Direction:
Render the records below as a JSON list of strings with one string per line, skipping any blank lines.
* begin Provided material *
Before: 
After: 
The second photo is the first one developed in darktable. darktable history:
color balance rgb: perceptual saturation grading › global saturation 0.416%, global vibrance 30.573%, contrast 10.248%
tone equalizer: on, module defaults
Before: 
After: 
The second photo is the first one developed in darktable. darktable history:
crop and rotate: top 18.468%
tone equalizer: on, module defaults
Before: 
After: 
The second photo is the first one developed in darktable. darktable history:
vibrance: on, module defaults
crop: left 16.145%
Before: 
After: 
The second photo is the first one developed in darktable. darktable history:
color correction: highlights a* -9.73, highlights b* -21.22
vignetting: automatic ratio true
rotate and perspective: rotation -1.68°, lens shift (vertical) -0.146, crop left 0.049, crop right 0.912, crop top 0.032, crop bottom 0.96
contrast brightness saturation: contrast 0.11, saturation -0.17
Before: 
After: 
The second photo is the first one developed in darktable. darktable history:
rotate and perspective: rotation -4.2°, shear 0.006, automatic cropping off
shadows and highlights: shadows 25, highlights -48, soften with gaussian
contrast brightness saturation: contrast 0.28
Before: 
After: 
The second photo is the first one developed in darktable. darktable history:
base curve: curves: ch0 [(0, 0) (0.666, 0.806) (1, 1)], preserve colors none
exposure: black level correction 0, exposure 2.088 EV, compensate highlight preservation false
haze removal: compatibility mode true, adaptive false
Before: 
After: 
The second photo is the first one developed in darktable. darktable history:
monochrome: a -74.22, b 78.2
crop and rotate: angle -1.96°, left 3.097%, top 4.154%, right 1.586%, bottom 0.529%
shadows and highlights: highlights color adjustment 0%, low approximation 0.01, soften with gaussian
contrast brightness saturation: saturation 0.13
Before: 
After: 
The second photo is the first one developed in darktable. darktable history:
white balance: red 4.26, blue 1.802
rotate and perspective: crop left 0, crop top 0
* end Provided material *
Answer to this task:
[
  "Before: ",
  "After: ",
  "The second photo is the first one developed in darktable. darktable history:",
  "color balance rgb: perceptual saturation grading › global saturation 0.416%, global vibrance 30.573%, contrast 10.248%",
  "tone equalizer: on, module defaults",
  "Before: ",
  "After: ",
  "The second photo is the first one developed in darktable. darktable history:",
  "crop and rotate: top 18.468%",
  "tone equalizer: on, module defaults",
  "Before: ",
  "After: ",
  "The second photo is the first one developed in darktable. darktable history:",
  "vibrance: on, module defaults",
  "crop: left 16.145%",
  "Before: ",
  "After: ",
  "The second photo is the first one developed in darktable. darktable history:",
  "color correction: highlights a* -9.73, highlights b* -21.22",
  "vignetting: automatic ratio true",
  "rotate and perspective: rotation -1.68°, lens shift (vertical) -0.146, crop left 0.049, crop right 0.912, crop top 0.032, crop bottom 0.96",
  "contrast brightness saturation: contrast 0.11, saturation -0.17",
  "Before: ",
  "After: ",
  "The second photo is the first one developed in darktable. darktable history:",
  "rotate and perspective: rotation -4.2°, shear 0.006, automatic cropping off",
  "shadows and highlights: shadows 25, highlights -48, soften with gaussian",
  "contrast brightness saturation: contrast 0.28",
  "Before: ",
  "After: ",
  "The second photo is the first one developed in darktable. darktable history:",
  "base curve: curves: ch0 [(0, 0) (0.666, 0.806) (1, 1)], preserve colors none",
  "exposure: black level correction 0, exposure 2.088 EV, compensate highlight preservation false",
  "haze removal: compatibility mode true, adaptive false",
  "Before: ",
  "After: ",
  "The second photo is the first one developed in darktable. darktable history:",
  "monochrome: a -74.22, b 78.2",
  "crop and rotate: angle -1.96°, left 3.097%, top 4.154%, right 1.586%, bottom 0.529%",
  "shadows and highlights: highlights color adjustment 0%, low approximation 0.01, soften with gaussian",
  "contrast brightness saturation: saturation 0.13",
  "Before: ",
  "After: ",
  "The second photo is the first one developed in darktable. darktable history:",
  "white balance: red 4.26, blue 1.802",
  "rotate and perspective: crop left 0, crop top 0"
]